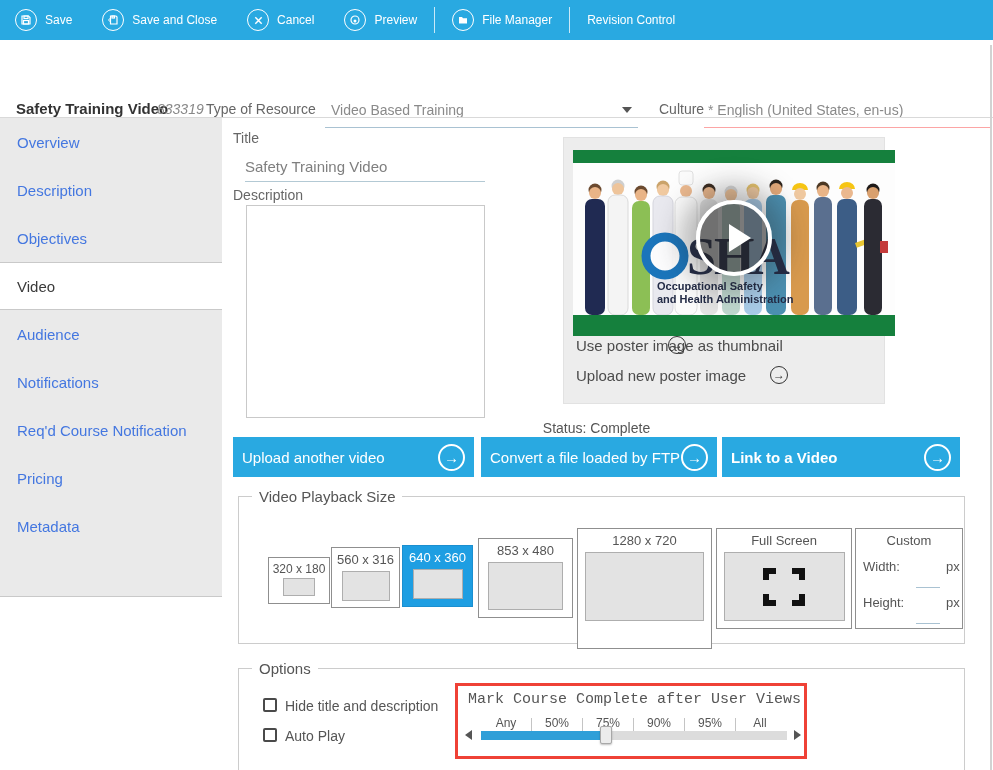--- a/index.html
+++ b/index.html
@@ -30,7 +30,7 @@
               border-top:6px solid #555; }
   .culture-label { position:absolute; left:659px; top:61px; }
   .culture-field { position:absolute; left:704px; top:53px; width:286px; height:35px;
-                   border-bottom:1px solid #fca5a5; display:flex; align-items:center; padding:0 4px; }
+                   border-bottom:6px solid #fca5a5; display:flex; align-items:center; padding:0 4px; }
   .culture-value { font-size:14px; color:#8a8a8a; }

+ + + + + + +

Exercise requirements:
Within the records above, count the lines that contain "display" and give only that number.

Response to this exercise:
2